The cost of the Apollo series of missions is estimated at $25.4 billion, so it can be argued that this mission cost in excess of $1 billion and failed to achieve its primary objective of reaching the moon. The mistakes which led up to this were, therefore, very expensive mistakes.
The thermostatic switches used in Oxygen Tank 2 should have been replaced when the operating specifications were changed.
When the tank was dropped, it should have been fully tested in an end to end lifecycle test.
Oxygen Tank 2 was filled during a countdown demonstration test. When it could not be emptied using the correct procedure, a workaround was applied of boiling off the oxygen (which would normally be stored in liquid form).
At each point, if a different decision had been taken then this disaster may not have happened and a $1 billion mission may not have failed.
Problem management exists in the context of providing an end to end service and needs to operate alongside enterprise architecture, continual improvement and risk management.
Workarounds should not be used to pass the problem further down the line. If the drain pipe did not work, this should have indicated that there was a more serious issue in existence. Just removing the oxygen ignored the issue.
A No Blame Culture
There is no suggestion in this case that people covered up a story, but it is good practice in problem management and in its sister major incident management to operate a no blame culture. People make mistakes. This is part of human nature. We all make mistakes. If someone is doing their job and makes a mistake, there should be no blame attributed to them. Clearly, if they wilfully avoid safety rules or if they persistently fail to follow process, then that is a different situation. However, it is not helpful to blame someone for a genuine mistake. The first reason why it is not helpful is that people will conceal information if they believe that they will get the blame – valuable time will be lost trying to gather data which people could provide but which will incriminate themselves. The second reason is that tomorrow we all have to work together. I once accidentally deleted an entire web site. I had double-checked that I was only deleting a backup copy of it, but still managed to delete the live site.

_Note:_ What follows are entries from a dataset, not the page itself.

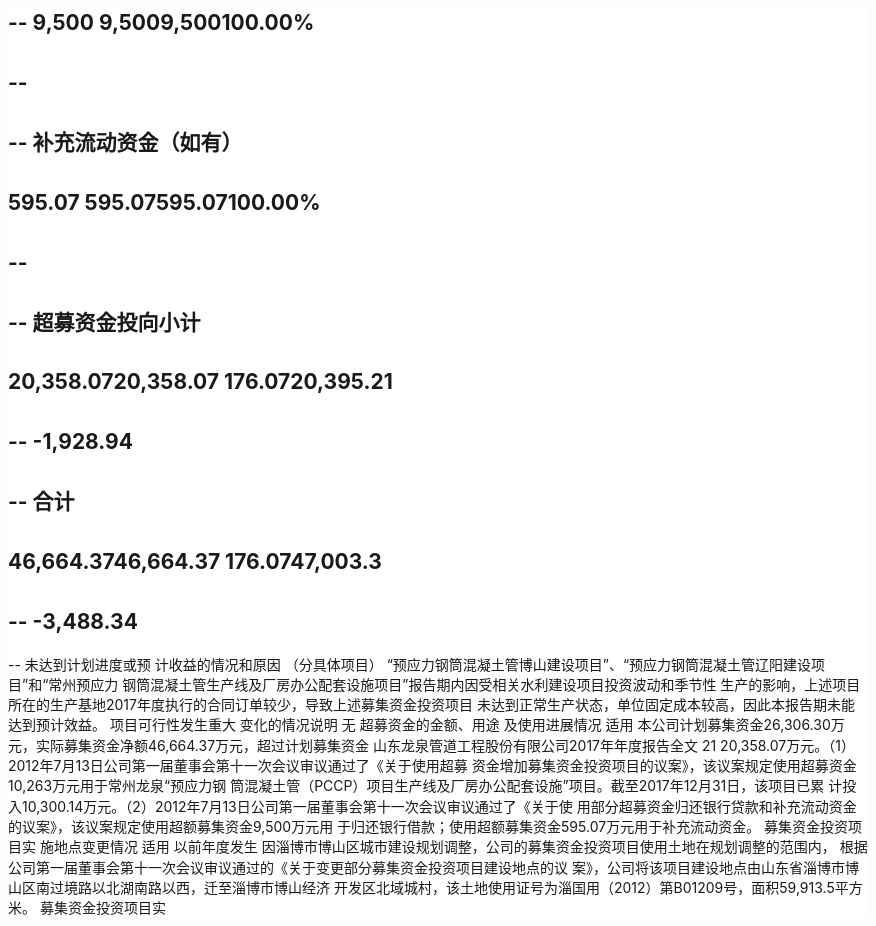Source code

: --
9,500
9,5009,500100.00%
--
--
--
--
补充流动资金（如有）
--
595.07
595.07595.07100.00%
--
--
--
--
超募资金投向小计
--
20,358.0720,358.07
176.0720,395.21
--
--
-1,928.94
--
--
合计
--
46,664.3746,664.37
176.0747,003.3
--
--
-3,488.34
--
--
未达到计划进度或预
计收益的情况和原因
（分具体项目）
“预应力钢筒混凝土管博山建设项目”、“预应力钢筒混凝土管辽阳建设项目”和“常州预应力
钢筒混凝土管生产线及厂房办公配套设施项目”报告期内因受相关水利建设项目投资波动和季节性
生产的影响，上述项目所在的生产基地2017年度执行的合同订单较少，导致上述募集资金投资项目
未达到正常生产状态，单位固定成本较高，因此本报告期未能达到预计效益。
项目可行性发生重大
变化的情况说明
无
超募资金的金额、用途
及使用进展情况
适用
本公司计划募集资金26,306.30万元，实际募集资金净额46,664.37万元，超过计划募集资金
山东龙泉管道工程股份有限公司2017年年度报告全文
21
20,358.07万元。（1）2012年7月13日公司第一届董事会第十一次会议审议通过了《关于使用超募
资金增加募集资金投资项目的议案》，该议案规定使用超募资金10,263万元用于常州龙泉“预应力钢
筒混凝土管（PCCP）项目生产线及厂房办公配套设施”项目。截至2017年12月31日，该项目已累
计投入10,300.14万元。（2）2012年7月13日公司第一届董事会第十一次会议审议通过了《关于使
用部分超募资金归还银行贷款和补充流动资金的议案》，该议案规定使用超额募集资金9,500万元用
于归还银行借款；使用超额募集资金595.07万元用于补充流动资金。
募集资金投资项目实
施地点变更情况
适用
以前年度发生
因淄博市博山区城市建设规划调整，公司的募集资金投资项目使用土地在规划调整的范围内，
根据公司第一届董事会第十一次会议审议通过的《关于变更部分募集资金投资项目建设地点的议
案》，公司将该项目建设地点由山东省淄博市博山区南过境路以北湖南路以西，迁至淄博市博山经济
开发区北域城村，该土地使用证号为淄国用（2012）第B01209号，面积59,913.5平方米。
募集资金投资项目实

If I had pretended that it wasn’t me, it would have taken ages to conduct fault diagnosis in order to understand what had happened. Because I immediately owned up to it, we recovered 90% of the site in under an hour and the complete site by the close of the day.
The Apollo 13 mission is a useful case study because it was a complex problem with a number of causes which could have been avoided. Once the incident had occurred, the immediate need was for a workaround, which was successfully applied. Afterwards a full analysis identified the root causes, which could then be addressed. Above all, it is an example of a team which worked well together under pressure and were clear as to what their priorities were.